What the same exercise looks like for a non-rideshare driver
Most American drivers will not see findings of the magnitude Eduardo saw, because most American drivers do not put 4,200 miles on a vehicle in ninety days. The compressed-time effect of rideshare driving makes patterns visible faster. For a typical commuter driving 12,000 miles a year, the same ninety-day log will show smaller, slower-emerging versions of the same kinds of patterns: the cost-per-mile baseline, the day-of-week price variance, the station-choice variance, the driving-habit penalty, the fuel-economy drift that signals a deferred service.
The findings, scaled to a normal driving pattern, typically work out to $200-$600 a year in savings for drivers who do something with the data and approximately zero for drivers who collect it without acting on it. The dataset is the discovery; the action is the value.
The My Mekavo fuel log, free, in your pocket
The My Mekavo driver portal includes the fuel-tracking tool Eduardo would have used if he had not built his own spreadsheet. It captures the four numbers per fill, computes the cost-per-mile, fuel-economy, and trend graphs automatically, and lets you compare costs across stations and across vehicles. It is free. It does not lock the data in — you can export it to a spreadsheet at any time. It also lets you, optionally, attach a receipt photo to each fill (useful for self-employed drivers tracking deductible business mileage).
The point of the tool is the point of Eduardo's ninety days: when fuel costs are this volatile and this elevated for this long, the difference between a driver who can see what their vehicle is actually costing them and a driver who cannot is roughly an order of magnitude larger than it has been at any time since the early 1980s. The tool exists because we wanted to make the visibility free for every American driver who wants it.
Where Eduardo's log goes from here
It is May. Eduardo has not stopped logging. The Camry will get its next service in about three weeks; the log will tell him whether the service restored fuel economy that has begun to drift below his April baseline. His partner has started a log for the household's second vehicle. His brother, who drives a Ford Transit van for a delivery contract, asked him for the spreadsheet template. The log has spread within his household and his family.
The energy environment that pushed Eduardo to start logging on February 1 has not changed.
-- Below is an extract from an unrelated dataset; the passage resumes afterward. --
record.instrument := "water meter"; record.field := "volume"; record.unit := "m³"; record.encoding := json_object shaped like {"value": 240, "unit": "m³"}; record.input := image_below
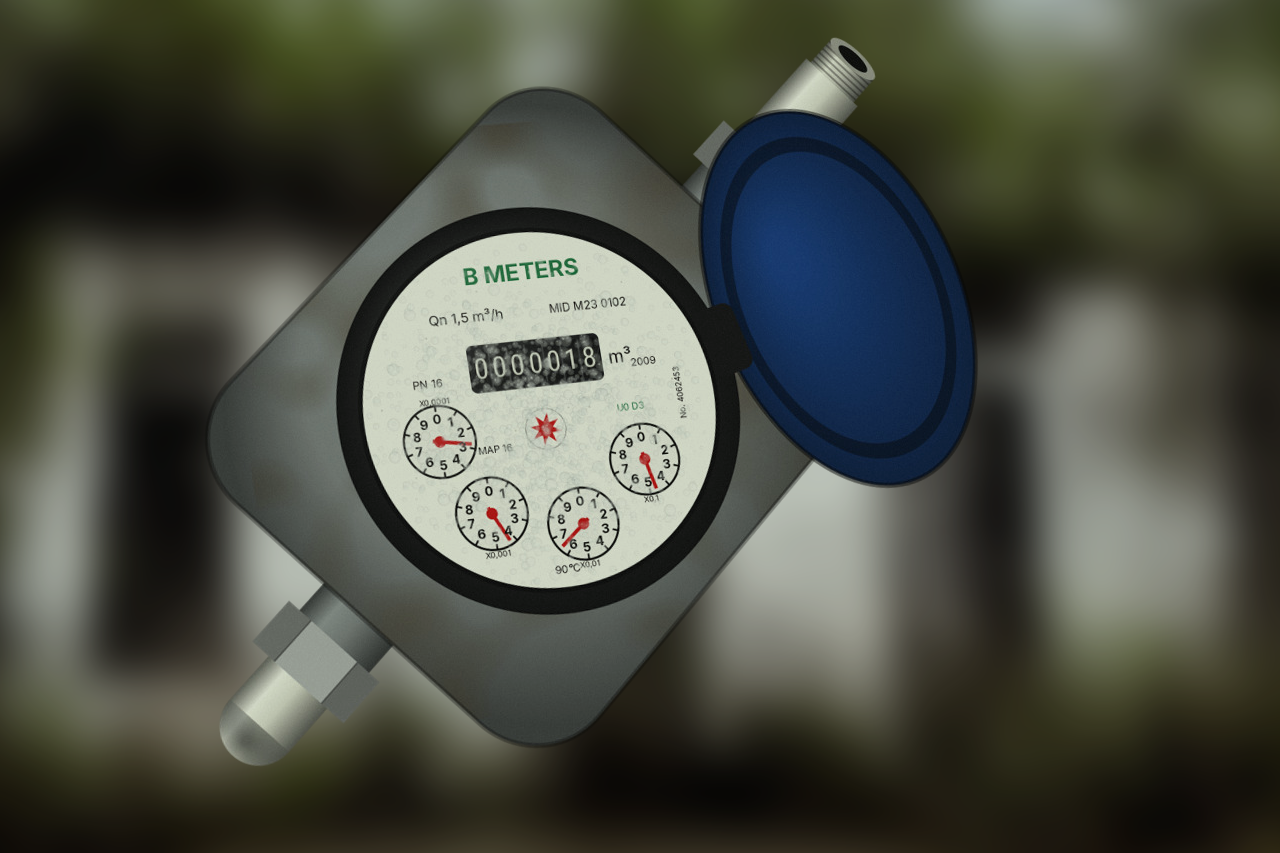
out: {"value": 18.4642, "unit": "m³"}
The EIA still does not see retail prices below $3 before 2027. What has changed, in Eduardo's household, is that the family knows what its vehicles cost. That knowledge is the smallest unit of control available to an American driver in 2026, and it costs five minutes a week to acquire.
Official sources cited in this article
- FuelEconomy.gov — official U.S. government source for fuel economy information
- U.S. Energy Information Administration — Short-Term Energy Outlook
- American Automobile Association — Daily National Average Gas Prices
- U.S. Bureau of Labor Statistics — Consumer Price Index, motor fuel category
Last updated: April 2026. Individual driver findings depend on vehicle, region, and driving pattern. The dataset described in this article is illustrative; specific savings figures will vary.